PRESS RELEASE FROM ANN COFFEY MP
Higher numbers of vulnerable Stockport young people could be made homeless and many families on modest incomes will face big rent increases because of the Government’s pernicious new Housing Bill, Ann Coffey MP warned today.
Ms Coffey said cuts in Housing Benefit for single people under 35 years would particularly hit care leavers because they often do not have the alternative of moving in with supportive family and friends if rents become too extortionate.
She also warned that plans to increase rents for those families earning above £30,000 per household under a new “Pay to Stay’ scheme could be a disincentive to work.
Speaking during the report stage of the Housing and Planning Bill she said capping housing benefit for single people under 35 to the Shared Accommodation Rate would make it even more difficult for young people to buy a home.

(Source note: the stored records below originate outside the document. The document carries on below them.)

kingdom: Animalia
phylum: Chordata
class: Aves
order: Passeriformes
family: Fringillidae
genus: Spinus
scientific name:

She said: “Around 1,800 of Stockport Homes’ current tenants are under 35 and are receiving some level of Housing Benefit. The changes would mean that both the social housing and private rented sectors would become increasingly unaffordable and young people will be at increased risk of homelessness at a time when homeless acceptances have risen nationally by 36 per cent since 2009 and 15 per cent in Stockport over the last year.”

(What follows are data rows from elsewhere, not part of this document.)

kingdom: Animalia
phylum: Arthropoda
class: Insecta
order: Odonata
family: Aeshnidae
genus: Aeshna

Ms Coffey argued that because care leavers are often vulnerable people with complex needs that can last a lifetime, they should be excluded from the shared Accommodation Housing benefit cap beyond the age of 22, the current proposed exemption age.
The Housing Bill proposes “Pay to Stay” market rents for people earning a combined household income of £30,000. Ms Coffey said that because the cost of private renting varies greatly from area to area the Pay to Stay market rents should take account of the average income of couples and private sector rents in each area so that there are no disincentives to work.
Ms Coffey said: “The £30,000 threshold is too low. A couple, both working full time at the average Stockport wage of £19,083 would have to pay a significantly higher rent than their neighbours. The rents in private rented properties in Stockport are twice those of the Stockport Homes average rent of £74.60 a week.”
“So clearly moving to the private sector would not be an option but also paying a higher rent may also be unaffordable. Therefore one way out would be to earn less money to ensure they do not meet the threshold by cutting the hours they work or even leaving a job altogether.
“Clearly it cannot be right that this would have the impact of being a disincentive for people to work the maximum amount of hours that they could. This is counter to everything the government espouses.”
She said the Bill would lead to a huge loss of affordable homes to rent and buy, which will intensify the spiral of ever higher housing costs.